Maliti, however, was in the wind. Or, to be more precise, hunkered down at a friend’s house in Crossroads, watching a volley of calls come to his phone.

“The phone was ringing constantly,” he testified.

His mother was looking for him, his wife was crying over the phone, his trusty panel beater was in a state because the police traced his rental car’s tracking device to the panel beater’s workshop. The car was there because he had bumped it on a pole at a jazz festival in Khayelitsha that weekend. To avoid the hefty insurance excess he would have to pay, he opted to have the panel beater fix it for him instead.

The taxi fleet owner said he likes hiring vehicles from time to time, and this particular hire period was no different – it was just for his secondhand business and to attend a jazz festival in Khayelitsha, definitely not for an assassination.
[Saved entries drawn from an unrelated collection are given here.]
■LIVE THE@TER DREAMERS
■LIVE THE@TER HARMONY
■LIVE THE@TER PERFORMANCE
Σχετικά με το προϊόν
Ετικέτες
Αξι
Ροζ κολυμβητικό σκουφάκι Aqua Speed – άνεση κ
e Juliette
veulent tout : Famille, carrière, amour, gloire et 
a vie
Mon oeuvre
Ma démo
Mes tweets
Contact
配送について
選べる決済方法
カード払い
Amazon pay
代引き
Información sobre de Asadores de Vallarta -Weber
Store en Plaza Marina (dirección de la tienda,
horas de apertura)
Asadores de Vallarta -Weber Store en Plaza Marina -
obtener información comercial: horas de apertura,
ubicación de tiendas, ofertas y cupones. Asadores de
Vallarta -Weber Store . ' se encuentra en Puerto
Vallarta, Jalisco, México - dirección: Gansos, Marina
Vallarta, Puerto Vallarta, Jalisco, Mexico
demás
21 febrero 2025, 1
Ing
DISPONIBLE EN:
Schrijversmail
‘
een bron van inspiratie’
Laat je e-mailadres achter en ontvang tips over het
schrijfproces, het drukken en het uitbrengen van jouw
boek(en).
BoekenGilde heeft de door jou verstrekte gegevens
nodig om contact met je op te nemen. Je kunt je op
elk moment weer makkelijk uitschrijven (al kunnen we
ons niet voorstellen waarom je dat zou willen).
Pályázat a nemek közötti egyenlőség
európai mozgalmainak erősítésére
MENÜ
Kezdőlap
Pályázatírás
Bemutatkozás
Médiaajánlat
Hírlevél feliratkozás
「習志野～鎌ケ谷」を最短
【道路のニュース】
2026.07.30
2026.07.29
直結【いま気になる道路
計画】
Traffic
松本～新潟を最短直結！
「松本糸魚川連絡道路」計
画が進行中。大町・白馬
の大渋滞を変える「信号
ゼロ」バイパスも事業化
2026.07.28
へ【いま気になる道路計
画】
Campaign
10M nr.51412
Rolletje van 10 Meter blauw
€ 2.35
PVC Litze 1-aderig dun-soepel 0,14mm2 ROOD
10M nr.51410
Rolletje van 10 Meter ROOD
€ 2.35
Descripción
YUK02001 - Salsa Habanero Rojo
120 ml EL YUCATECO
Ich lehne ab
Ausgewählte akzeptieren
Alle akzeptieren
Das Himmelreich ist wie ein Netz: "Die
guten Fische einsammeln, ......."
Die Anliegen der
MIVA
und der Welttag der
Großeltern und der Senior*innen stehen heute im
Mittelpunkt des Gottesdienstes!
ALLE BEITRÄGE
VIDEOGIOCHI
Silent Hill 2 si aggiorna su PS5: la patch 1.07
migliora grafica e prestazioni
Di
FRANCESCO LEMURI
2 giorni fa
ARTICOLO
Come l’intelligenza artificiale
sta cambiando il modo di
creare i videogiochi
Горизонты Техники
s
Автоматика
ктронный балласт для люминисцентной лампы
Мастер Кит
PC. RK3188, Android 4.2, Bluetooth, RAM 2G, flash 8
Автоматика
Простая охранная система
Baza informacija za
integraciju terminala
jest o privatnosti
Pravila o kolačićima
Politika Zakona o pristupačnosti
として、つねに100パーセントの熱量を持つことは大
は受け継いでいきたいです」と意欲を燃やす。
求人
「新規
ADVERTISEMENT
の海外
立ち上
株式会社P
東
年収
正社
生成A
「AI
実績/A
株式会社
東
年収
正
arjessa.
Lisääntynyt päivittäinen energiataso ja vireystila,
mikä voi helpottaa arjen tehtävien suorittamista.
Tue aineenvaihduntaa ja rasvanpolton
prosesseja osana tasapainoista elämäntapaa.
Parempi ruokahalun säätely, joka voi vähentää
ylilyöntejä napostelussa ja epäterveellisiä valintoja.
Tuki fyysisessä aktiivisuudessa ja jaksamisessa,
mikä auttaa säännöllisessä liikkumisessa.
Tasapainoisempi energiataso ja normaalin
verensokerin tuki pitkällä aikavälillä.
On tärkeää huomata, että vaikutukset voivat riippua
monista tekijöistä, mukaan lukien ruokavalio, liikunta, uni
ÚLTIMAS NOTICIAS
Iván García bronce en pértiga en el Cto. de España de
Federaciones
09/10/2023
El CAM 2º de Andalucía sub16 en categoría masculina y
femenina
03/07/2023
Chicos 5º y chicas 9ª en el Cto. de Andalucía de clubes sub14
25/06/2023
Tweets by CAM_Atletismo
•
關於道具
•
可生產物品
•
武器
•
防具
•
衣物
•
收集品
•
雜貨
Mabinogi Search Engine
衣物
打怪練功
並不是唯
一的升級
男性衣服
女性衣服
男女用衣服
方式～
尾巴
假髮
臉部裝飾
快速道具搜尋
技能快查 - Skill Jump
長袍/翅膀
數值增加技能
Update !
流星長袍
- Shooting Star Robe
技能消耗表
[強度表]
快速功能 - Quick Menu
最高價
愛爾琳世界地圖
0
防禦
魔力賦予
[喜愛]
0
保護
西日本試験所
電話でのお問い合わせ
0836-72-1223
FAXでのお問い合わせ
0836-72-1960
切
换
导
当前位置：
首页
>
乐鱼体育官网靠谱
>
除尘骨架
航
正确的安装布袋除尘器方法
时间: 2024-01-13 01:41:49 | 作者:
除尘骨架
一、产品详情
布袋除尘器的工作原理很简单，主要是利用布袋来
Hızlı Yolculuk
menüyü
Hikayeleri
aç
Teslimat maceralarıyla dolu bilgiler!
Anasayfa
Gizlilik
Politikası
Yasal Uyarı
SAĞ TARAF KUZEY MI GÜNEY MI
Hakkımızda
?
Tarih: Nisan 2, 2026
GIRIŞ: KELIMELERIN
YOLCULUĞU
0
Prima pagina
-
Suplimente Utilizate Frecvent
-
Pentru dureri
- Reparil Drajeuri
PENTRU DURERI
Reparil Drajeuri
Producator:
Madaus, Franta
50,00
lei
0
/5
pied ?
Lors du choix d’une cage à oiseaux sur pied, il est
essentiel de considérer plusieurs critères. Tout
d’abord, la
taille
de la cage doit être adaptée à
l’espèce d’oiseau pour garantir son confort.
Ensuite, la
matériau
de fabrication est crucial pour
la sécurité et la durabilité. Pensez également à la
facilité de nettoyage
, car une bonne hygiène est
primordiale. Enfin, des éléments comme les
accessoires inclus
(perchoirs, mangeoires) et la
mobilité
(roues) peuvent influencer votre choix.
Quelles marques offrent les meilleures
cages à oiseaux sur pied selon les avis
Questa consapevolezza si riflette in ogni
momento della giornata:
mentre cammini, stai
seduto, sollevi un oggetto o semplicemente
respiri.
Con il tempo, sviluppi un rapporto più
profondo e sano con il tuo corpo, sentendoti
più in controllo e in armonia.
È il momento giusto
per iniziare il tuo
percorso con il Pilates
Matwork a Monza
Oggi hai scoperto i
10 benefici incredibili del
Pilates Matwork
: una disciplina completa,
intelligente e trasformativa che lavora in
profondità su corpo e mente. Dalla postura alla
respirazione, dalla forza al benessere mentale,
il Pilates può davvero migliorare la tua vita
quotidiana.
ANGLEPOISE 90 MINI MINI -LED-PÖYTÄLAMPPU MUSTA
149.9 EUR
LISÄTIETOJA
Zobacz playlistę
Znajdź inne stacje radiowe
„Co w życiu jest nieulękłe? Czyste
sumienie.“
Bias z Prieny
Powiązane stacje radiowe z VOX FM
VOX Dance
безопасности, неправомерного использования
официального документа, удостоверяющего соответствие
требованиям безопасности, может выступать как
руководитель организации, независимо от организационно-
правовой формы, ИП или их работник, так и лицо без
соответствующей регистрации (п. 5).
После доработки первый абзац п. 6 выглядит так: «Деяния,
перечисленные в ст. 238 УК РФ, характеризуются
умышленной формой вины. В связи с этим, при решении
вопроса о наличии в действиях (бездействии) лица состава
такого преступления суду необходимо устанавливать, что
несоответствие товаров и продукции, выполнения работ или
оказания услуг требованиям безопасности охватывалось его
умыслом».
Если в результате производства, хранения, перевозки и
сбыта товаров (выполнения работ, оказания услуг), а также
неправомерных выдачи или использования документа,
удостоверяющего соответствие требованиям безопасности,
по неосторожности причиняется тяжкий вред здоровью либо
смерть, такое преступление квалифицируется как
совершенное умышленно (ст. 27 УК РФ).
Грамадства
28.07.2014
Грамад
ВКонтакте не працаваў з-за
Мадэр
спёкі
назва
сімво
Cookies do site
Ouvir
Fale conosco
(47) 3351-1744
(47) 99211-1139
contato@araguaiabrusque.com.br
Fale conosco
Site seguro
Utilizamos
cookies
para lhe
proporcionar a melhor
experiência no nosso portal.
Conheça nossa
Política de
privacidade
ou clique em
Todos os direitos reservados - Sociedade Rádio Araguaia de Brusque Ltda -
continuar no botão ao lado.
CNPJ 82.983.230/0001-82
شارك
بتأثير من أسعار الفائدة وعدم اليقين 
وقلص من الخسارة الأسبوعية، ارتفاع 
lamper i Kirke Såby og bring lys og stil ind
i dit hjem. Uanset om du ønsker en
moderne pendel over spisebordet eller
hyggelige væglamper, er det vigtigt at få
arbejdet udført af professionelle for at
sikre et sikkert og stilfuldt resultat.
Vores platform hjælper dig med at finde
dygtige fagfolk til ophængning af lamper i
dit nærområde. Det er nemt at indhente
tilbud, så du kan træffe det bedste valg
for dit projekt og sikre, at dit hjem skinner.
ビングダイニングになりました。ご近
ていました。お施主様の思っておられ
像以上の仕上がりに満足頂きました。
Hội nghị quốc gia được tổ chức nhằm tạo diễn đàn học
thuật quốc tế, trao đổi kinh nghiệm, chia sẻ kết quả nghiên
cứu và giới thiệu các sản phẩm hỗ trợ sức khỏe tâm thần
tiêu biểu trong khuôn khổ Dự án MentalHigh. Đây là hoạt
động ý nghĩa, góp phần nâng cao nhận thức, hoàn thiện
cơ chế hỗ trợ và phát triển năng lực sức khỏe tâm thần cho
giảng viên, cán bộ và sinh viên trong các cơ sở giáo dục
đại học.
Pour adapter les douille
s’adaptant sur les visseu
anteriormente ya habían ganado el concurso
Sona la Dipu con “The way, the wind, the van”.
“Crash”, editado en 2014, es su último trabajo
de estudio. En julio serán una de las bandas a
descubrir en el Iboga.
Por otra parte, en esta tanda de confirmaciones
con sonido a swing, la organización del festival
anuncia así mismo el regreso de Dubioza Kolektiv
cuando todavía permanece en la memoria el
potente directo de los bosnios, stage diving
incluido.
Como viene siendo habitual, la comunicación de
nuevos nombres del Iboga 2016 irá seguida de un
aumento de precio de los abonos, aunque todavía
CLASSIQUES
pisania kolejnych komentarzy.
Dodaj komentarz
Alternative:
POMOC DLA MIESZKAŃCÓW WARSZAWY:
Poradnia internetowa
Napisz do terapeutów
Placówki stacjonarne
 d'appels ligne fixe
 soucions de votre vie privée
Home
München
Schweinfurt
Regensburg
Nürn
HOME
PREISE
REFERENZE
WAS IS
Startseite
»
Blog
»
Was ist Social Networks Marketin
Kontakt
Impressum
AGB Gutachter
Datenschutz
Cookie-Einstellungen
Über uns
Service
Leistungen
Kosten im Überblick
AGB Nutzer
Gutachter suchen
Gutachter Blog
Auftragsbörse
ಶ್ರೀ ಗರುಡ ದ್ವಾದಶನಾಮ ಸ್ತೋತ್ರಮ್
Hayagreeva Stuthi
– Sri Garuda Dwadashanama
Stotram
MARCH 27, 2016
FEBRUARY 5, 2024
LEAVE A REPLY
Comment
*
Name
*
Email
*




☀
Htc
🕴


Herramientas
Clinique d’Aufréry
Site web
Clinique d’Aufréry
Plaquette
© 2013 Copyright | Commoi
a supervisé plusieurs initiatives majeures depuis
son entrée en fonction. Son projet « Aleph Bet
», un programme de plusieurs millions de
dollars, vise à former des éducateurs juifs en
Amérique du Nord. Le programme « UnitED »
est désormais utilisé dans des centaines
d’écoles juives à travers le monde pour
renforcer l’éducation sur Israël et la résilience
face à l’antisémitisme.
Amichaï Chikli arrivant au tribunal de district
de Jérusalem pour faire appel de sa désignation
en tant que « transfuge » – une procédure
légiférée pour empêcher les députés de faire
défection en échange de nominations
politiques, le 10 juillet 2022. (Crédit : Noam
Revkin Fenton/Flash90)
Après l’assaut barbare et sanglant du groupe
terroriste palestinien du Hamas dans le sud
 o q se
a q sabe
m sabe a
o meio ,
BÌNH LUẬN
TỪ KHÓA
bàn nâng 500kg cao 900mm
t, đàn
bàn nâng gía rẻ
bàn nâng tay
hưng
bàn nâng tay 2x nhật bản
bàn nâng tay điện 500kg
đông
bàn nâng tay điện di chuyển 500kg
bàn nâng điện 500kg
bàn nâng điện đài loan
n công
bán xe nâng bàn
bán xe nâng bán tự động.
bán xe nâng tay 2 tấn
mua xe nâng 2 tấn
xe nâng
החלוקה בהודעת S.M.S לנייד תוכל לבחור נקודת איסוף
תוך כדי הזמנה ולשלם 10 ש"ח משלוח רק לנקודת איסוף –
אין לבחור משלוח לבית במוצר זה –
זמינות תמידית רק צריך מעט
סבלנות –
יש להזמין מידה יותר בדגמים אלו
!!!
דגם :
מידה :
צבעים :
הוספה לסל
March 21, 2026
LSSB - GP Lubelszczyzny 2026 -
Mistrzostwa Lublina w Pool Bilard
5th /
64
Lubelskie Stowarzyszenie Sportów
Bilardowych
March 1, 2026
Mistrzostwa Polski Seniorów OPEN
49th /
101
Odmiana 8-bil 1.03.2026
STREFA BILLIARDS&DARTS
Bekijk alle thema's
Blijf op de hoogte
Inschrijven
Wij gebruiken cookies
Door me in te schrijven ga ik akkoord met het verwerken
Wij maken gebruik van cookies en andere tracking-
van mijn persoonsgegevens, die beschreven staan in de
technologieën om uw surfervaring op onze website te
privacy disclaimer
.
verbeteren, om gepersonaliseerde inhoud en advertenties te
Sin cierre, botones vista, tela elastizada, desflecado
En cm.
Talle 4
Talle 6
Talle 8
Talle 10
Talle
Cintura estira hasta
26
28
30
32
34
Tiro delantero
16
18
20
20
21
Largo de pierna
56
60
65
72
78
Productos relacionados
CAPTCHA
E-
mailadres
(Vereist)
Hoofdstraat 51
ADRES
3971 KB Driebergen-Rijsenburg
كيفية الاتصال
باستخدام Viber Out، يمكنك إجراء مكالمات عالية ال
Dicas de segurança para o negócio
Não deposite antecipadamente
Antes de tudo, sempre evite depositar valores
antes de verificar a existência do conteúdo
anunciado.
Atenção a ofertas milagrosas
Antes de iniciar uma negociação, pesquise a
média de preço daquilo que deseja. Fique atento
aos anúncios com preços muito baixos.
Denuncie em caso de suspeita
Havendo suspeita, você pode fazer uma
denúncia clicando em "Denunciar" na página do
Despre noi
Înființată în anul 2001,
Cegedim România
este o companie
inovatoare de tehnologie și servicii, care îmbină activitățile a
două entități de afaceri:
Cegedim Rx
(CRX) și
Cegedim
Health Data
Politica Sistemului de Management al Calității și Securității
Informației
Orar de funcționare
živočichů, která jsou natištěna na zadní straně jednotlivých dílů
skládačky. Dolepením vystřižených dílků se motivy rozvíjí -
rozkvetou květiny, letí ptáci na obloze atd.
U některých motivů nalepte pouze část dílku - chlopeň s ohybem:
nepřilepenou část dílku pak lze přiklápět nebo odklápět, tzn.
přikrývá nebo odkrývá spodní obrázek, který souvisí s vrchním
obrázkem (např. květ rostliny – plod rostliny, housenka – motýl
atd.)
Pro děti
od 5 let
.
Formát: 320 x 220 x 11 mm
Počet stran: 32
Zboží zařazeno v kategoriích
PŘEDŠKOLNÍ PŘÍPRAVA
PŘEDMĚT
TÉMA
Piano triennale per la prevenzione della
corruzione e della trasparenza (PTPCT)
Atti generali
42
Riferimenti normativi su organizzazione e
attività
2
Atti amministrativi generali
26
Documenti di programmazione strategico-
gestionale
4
The neighbours at his townhouse in Bardale Village would have been extremely annoyed, too. The police broke down the wrong door in their frantic search for him at the complex after Khumalo struggled to remember which one was Maliti’s unit.

At the time, News24 reported that the stunned family arrived home to find their front door broken and family photos spread out on their coffee table. The police say Khumalo made a statement of admissions that helped enormously, but Khumalo denies doing any such thing.

Prosecutor Greg Wolmarans did not accept that Maliti did not know why the police were looking for him, and accused him of using the Crossroads address to lie low while the heat was on.

He asked Maliti why he did not just ask his parents to put the police on the line while they were searching his parental home, and clear everything up.

“You could just have said: ‘Mommy, give the phone to the policeman’, or, ‘Mommy, tell them to hold on. I am coming to sort this mess out.’

“There were so many options, Mr Maliti, why did you avoid the police?”

Maliti said that by then it was clear the police were not pussyfooting around.

“They arrived there to fight,” he said.

He went to his parents’ house that evening, and he said the house had been trashed, and his father asked him, “What did you do?”

“Things had been broken. Things were just a mess,” he said. He lodged a complaint with police over this while awaiting trial.

The almost R200 000 Maliti had on him after selling a stash of gold coins to the Kenilworth gold exchange earlier that day for Biyela and Khumalo, must have been his only hope.

By 31 October, the day after the murder, he started calling around for a lawyer. At that stage, he said he still did not know why the police wanted him.

He called Hendricks, but Hendricks said he could not represent him – and that nobody in Cape Town would.

“In Cape Town, no one wanted to assist me,” he said.

Hendricks did, however, do him the courtesy of telling Maliti why the police wanted him: to question him in connection with Mihalik’s murder.

He did not say whether the lawyers were afraid, given the stakes in the trial, or whether it was out of solidarity for a slain colleague.

By then, his friends did not want anything to do with him either, as word got round that he was wanted for the murder of a top lawyer.

Biyela eventually presented himself to police, and was represented by out-of-town counsel who flew in from Johannesburg for his bail application.

He still has out of town counsel, although it is a different lawyer, as does Biyela and Khumalo.

The trial continues on Wednesday, and is likely to be wrapped up, with Wolmarans keen to know some of the details of the Khayelitsha jazz festival he attended, as he mercilessly wears the accused down with questions on the finer details of the timelines they have presented in their defence.